A sports event is governed by many physical factors that cannot be even accounted for, nor measured in their effects. Information cannot be used to reason deterministically about the outcome, but at most to assess chances in terms of likelihoods. When we bet on a certain outcome, and it occurs we have no evidence that it is the way it is as a result of our prediction or that is just a coincidence.
Statistical reasoning – part of the prediction skills – is not an absolute, nor infallible method of prediction. Although used as a scientific method in sciences, statistics can only measure, and suggest hypotheses, but it cannot make deterministic predictions. And if someone makes such predictions, they cannot be validated even when they are fulfilled.
For instance, if you have observed and recorded in the history of two teams that when two certain players of a team played together in a certain system that team always won against the other, you will perhaps use this information to bet on the victory of that team when those conditions are met again. It is called extrapolation. If you win the bet, you will never know if that happened because of your statistical skills or just, say, because it was a rainy day and the loser team does not play well on wet ground. Hence confidence in your skill cannot be validated and implicitly over-confidence is an error. It is not just a theoretical error, but it can have negative monetary effects reflected in further losses or overall loss.
The world seen as a ‘statistical world’ is different than the real deterministic world and both statistics and probability theory can be “tricky” for those unfamiliar with their concepts. We must rely on skills in sports betting with precaution and resist the impulse of growing our confidence in them, just because the effectiveness of such skills cannot be assessed in either successes or failures, even though our brain might have another “opinion”.

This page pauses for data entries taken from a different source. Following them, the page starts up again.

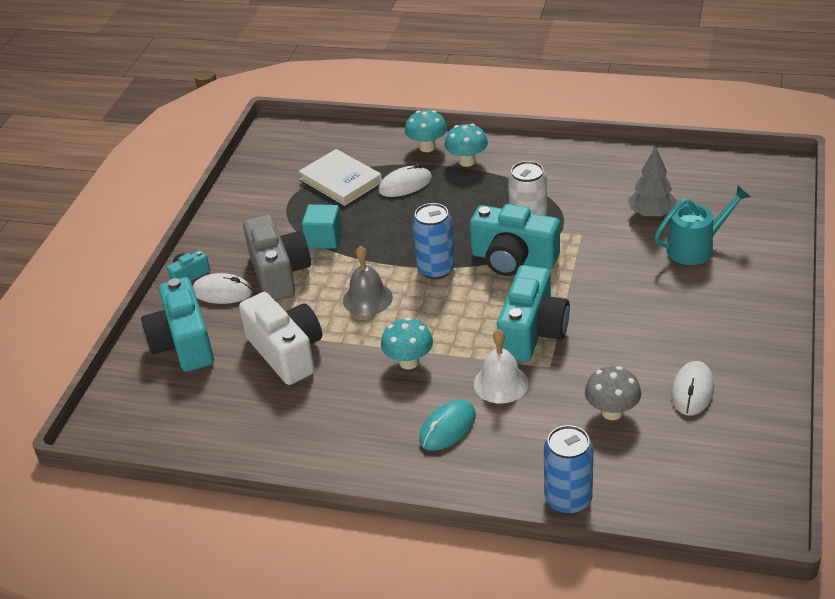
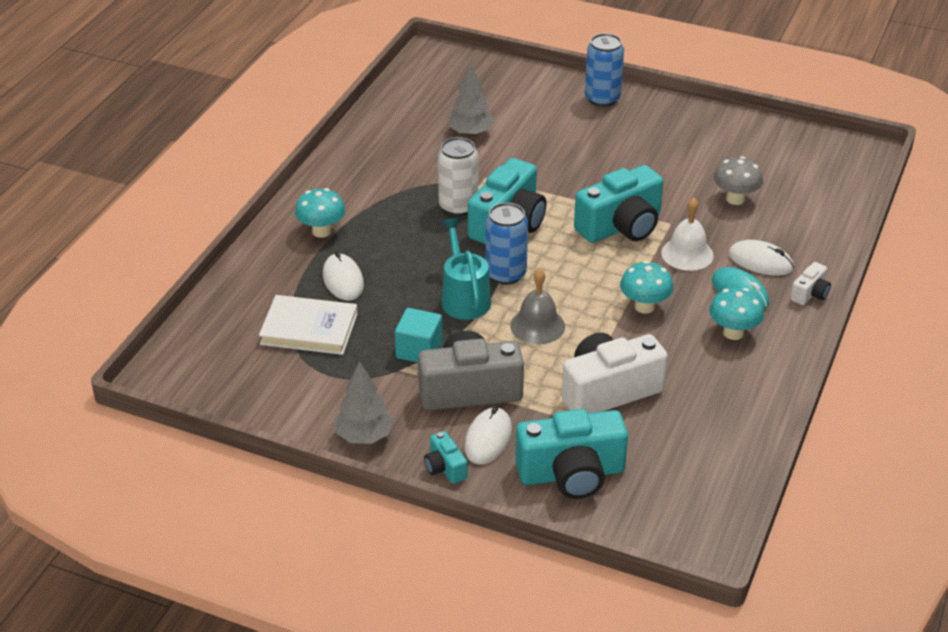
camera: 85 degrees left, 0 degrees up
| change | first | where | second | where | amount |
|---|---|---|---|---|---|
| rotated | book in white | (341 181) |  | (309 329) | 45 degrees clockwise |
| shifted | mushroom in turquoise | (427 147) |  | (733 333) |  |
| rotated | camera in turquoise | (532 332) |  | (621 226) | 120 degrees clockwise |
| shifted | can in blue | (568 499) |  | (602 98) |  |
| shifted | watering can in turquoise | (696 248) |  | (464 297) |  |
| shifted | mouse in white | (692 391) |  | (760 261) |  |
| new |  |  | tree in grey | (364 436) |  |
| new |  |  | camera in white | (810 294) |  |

- 1. Bărboianu, C. (2022). Understanding Your Game: A Mathematician’s Advice for Rational and Safe Gambling. Târgu Jiu: PhilScience Press.
- 2. Cantinotti, M., Ladouceur, R. & Jacques, C. (2004). Sports Betting: Can Gamblers Beat Randomness? Psychology of Addictive Behaviors, 18(2), 143-147.
- 3. Mallios, W. S. (2000). Modeling concepts. In The analysis of sports forecasting: Modeling parallels between sports gambling and financial markets (pp. 25–52). Boston: Kluwer Academic.